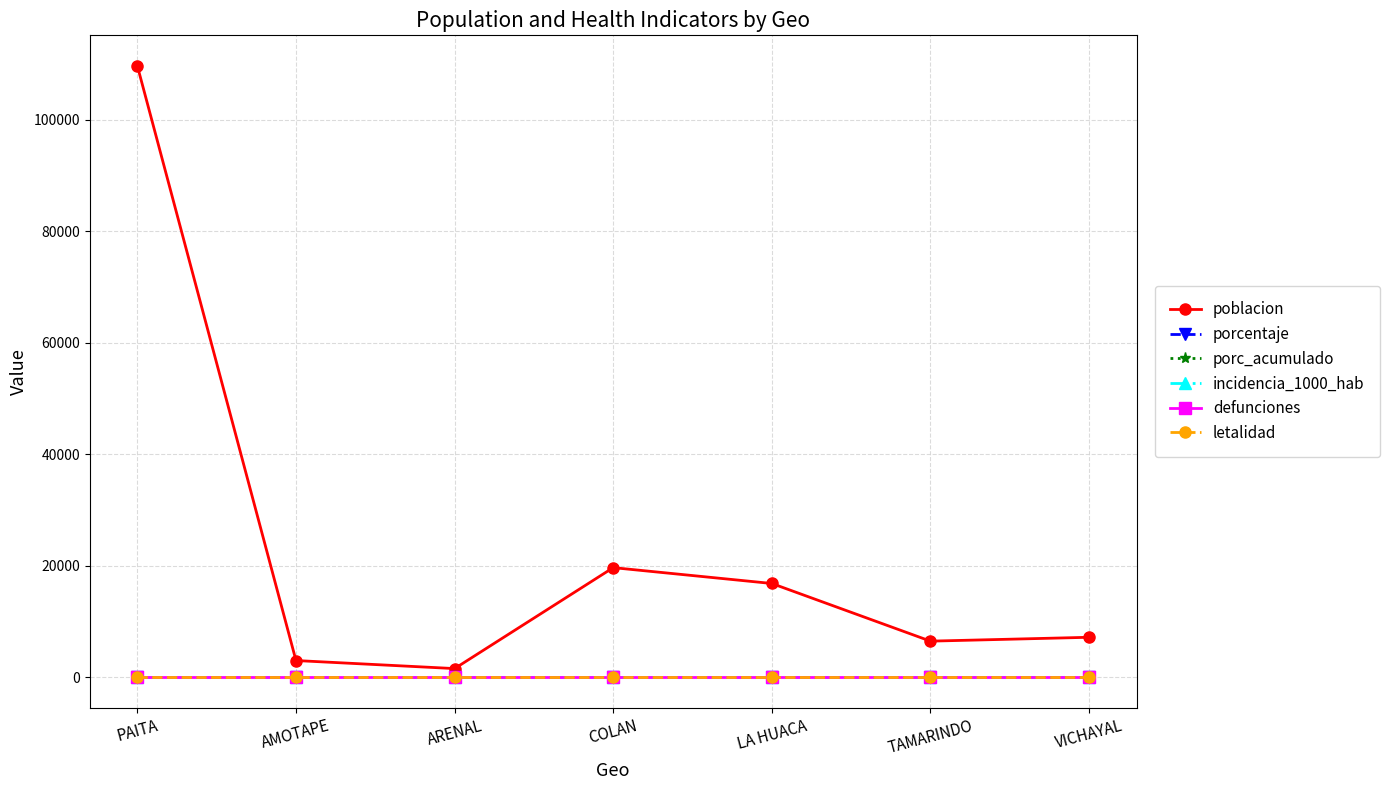

Reading left to right, list all the values displayed in this chart.

poblacion: PAITA=109673	AMOTAPE=2992	ARENAL=1550	COLAN=19660	LA HUACA=16816	TAMARINDO=6472	VICHAYAL=7165
porcentaje: PAITA=0	AMOTAPE=0	ARENAL=0	COLAN=0	LA HUACA=0	TAMARINDO=0	VICHAYAL=0
porc_acumulado: PAITA=0	AMOTAPE=0	ARENAL=0	COLAN=0	LA HUACA=0	TAMARINDO=0	VICHAYAL=0
incidencia_1000_hab: PAITA=0	AMOTAPE=0	ARENAL=0	COLAN=0	LA HUACA=0	TAMARINDO=0	VICHAYAL=0
defunciones: PAITA=0	AMOTAPE=0	ARENAL=0	COLAN=0	LA HUACA=0	TAMARINDO=0	VICHAYAL=0
letalidad: PAITA=0	AMOTAPE=0	ARENAL=0	COLAN=0	LA HUACA=0	TAMARINDO=0	VICHAYAL=0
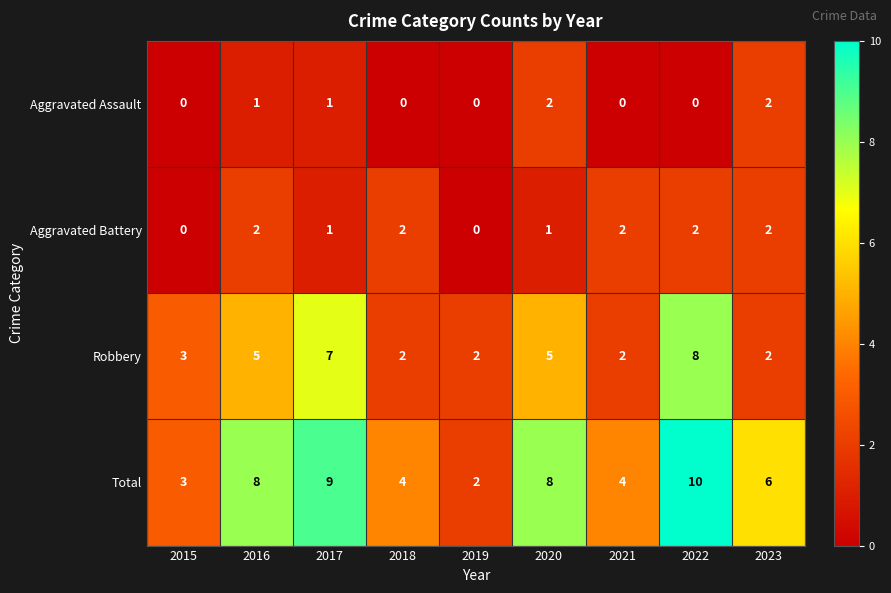

Which series has the largest range (max minus min)?

Total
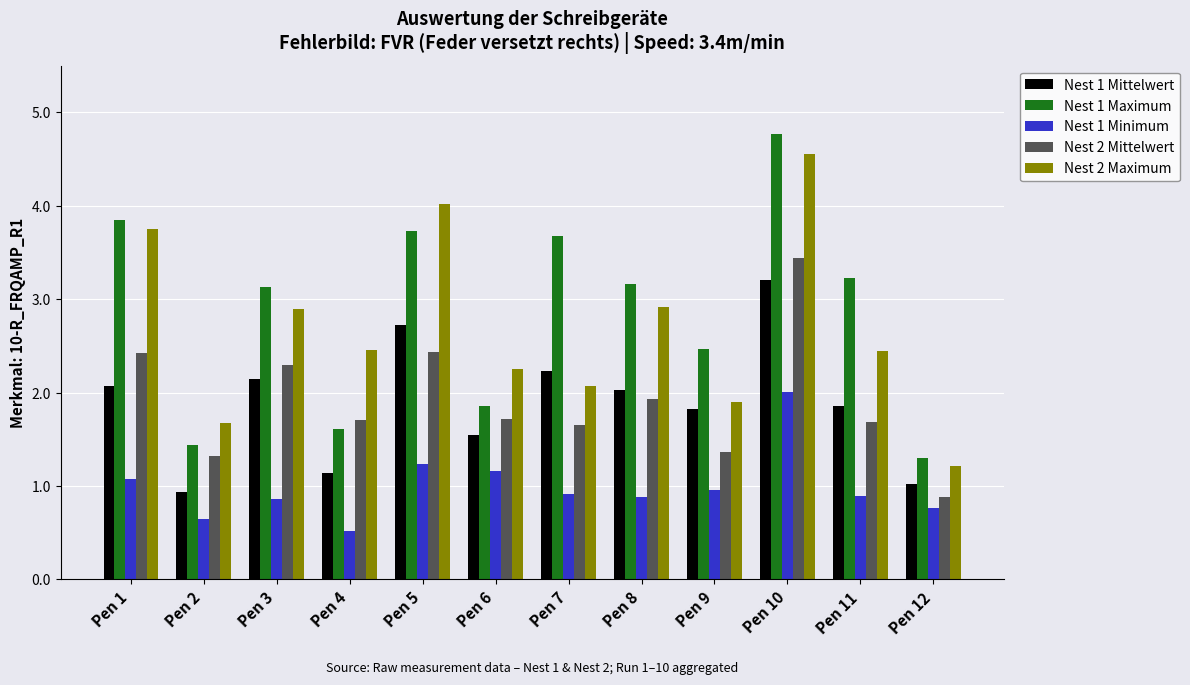

What is the total value across all series at Pen 3?

11.3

##########

#### [Task to carry out]
Extract each line in the entries above that contains the string "COLAN", and reproduce those lines in full.

#### [Exercise solution]
poblacion: PAITA=109673	AMOTAPE=2992	ARENAL=1550	COLAN=19660	LA HUACA=16816	TAMARINDO=6472	VICHAYAL=7165
porcentaje: PAITA=0	AMOTAPE=0	ARENAL=0	COLAN=0	LA HUACA=0	TAMARINDO=0	VICHAYAL=0
porc_acumulado: PAITA=0	AMOTAPE=0	ARENAL=0	COLAN=0	LA HUACA=0	TAMARINDO=0	VICHAYAL=0
incidencia_1000_hab: PAITA=0	AMOTAPE=0	ARENAL=0	COLAN=0	LA HUACA=0	TAMARINDO=0	VICHAYAL=0
defunciones: PAITA=0	AMOTAPE=0	ARENAL=0	COLAN=0	LA HUACA=0	TAMARINDO=0	VICHAYAL=0
letalidad: PAITA=0	AMOTAPE=0	ARENAL=0	COLAN=0	LA HUACA=0	TAMARINDO=0	VICHAYAL=0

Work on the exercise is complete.